L’argent affluait à Geoffroy-Guichard ; les politiques aussi. On vit dans les tribunes Georges Marchais et François Mitterrand ; le communiste, farceur truculent, prétendit que la présence du socialiste attirait la défaite ; il n’ajouta pas « comme le capitalisme provoque la guerre », mais le pensait sans doute. La droite giscardienne se découvrit à son tour une passion pour le football.
Cette fortune – et gloire – accumulée brûlait les doigts et tournait les têtes. Des joueurs prestigieux, Michel Platini ou le Hollandais Johnny Rep – qui sortait tout droit de la forge de demi-dieux de l’Ajax d’Amsterdam ! –, vinrent en renfort.

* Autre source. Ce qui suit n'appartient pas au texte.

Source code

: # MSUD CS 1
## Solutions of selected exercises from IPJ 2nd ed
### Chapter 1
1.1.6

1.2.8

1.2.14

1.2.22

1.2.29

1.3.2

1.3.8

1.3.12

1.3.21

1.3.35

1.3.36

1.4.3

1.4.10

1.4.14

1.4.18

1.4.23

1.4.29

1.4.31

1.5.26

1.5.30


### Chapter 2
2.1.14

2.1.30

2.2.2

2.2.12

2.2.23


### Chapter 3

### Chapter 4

Le jeu des Verts se fit plus brillant, plus offensif, plus spectaculaire : il fallait séduire ce nouveau public bourgeois qui descendait de Paris – ou de Lyon – pour admirer les « Verts ». Les résultats de l’équipe devinrent plus chaotiques, alternant victoires enthousiasmantes et défaites déroutantes. Les Verts n’atteignirent plus jamais la finale de la coupe d’Europe.
On découvrit que la comptabilité du club n’était pas exempte de reproches ; une « caisse noire » étalait ses mystères à la une des journaux ; on apprit que cet argent occulte servait à rémunérer les nouvelles vedettes de l’équipe. Les humbles valeurs de la citadelle ouvrière avaient laissé la place aux petites combines des flamboyants faiseurs de fric. La « religion laïque du prolétariat », chère à l’historien britannique Eric Hobsbawm, avait été pervertie par les « marchands du temple ». Tout ce beau monde s’égailla au plus vite lorsque les Verts redevinrent l’obscure ASSE courant vainement après un ballon, dans un stade à moitié vide.
Bientôt, le président du club, Jean Rocher, meurtri et abandonné, en casserait la célèbre pipe qu’il arborait aux heures de gloire.
La fête virait au drame. Les anges verts furent chassés du Paradis comme de vulgaires humains. D’autres prendraient leur place, moins sincères, moins ingénus, plus cyniques et calculateurs. Devenu président de la République, François Mitterrand ne remit jamais les pieds à Geoffroy-Guichard.